Is it just me who experiences extreme sad nostalgia?
I have to be very careful to avoid things that remind me of certain places, people or times in my life. It seems like I'm unable to reminisce in a healthy way.
I moved away from my hometown around 10 years ago and sometimes I miss it and want to move back, but then I think about how I would have to avoid specific places because too many memories happened there with past friends or partners who I'm no longer in contact with and seeing those places again would give me a kind of bittersweet sadness about the past. It feels like even if I go back there it'll never be as good as it was because things are different now, and I'll never be able to relive those memories etc. I really avoid these places at all costs because it's too emotionally painful.

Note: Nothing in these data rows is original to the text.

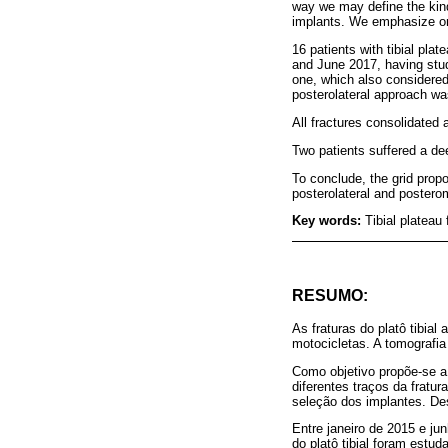
way we may define the kind 
implants. We emphasize on 
16 patients with tibial pla
and June 2017, having stud
one, which also considered
posterolateral approach wa
All fractures consolidated 
Two patients suffered a dee
To conclude, the grid propo
posterolateral and postero
Key words:
Tibial plateau
RESUMO:
As fraturas do platô tibi
motocicletas. A tomografia
Como objetivo propõe-se a 
diferentes traços da fratu
seleção dos implantes. Des
Entre janeiro de 2015 e ju
do platô tibial foram estu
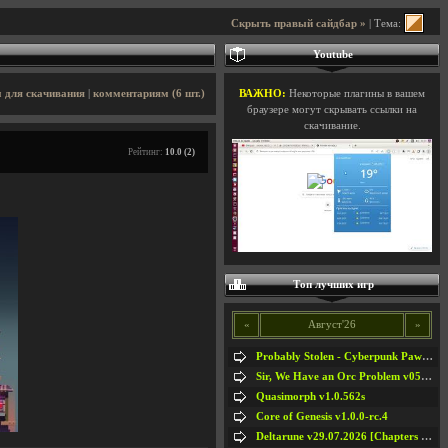
Скрыть правый сайдбар »
| Тема:
Youtube
 для скачивания
|
комментариям (6 шт.)
ВАЖНО:
Некоторые плагины в вашем
браузере могут скрывать ссылки на
скачивание.
Рейтинг:
10.0 (2)
Топ лучших игр
«
Август'26
»
Probably Stolen - Cyberpunk Pawnshop Simulator v048c [Playtest]
Sir, We Have an Orc Problem v05.08.2026
Quasimorph v1.0.562s
Core of Genesis v1.0.0-rc.4
Deltarune v29.07.2026 [Chapters 1-5] / + RUS [Chapters 1-5]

I also have to avoid any songs (which are particularly emotional for me) that remind me of someone or make me think "oh that reminds me of summer 2017. Turn it off before I start crying!!!" even if it's a good memory, I don't like it because it reminds me how much time has passed, how I'll never get those times back and how my life is so different now. It's not even necessarily that my life is bad different now, just different. There have been times when I'm out in a store, and an old song will come on and I have to leave because I hate how nostalgic it makes me. It puts me in a really sad mood for the rest of the day and triggers something deep inside me lol.
For example, I used to go to this mall with my dad all the time as a child, and now it sits abandoned. I can't even drive past it because it's too emotional for me. It's so sad for me to look at because it reminds me of my childhood and how different things are now and how it'll never be the same again.
I don't know. Does this make any sense?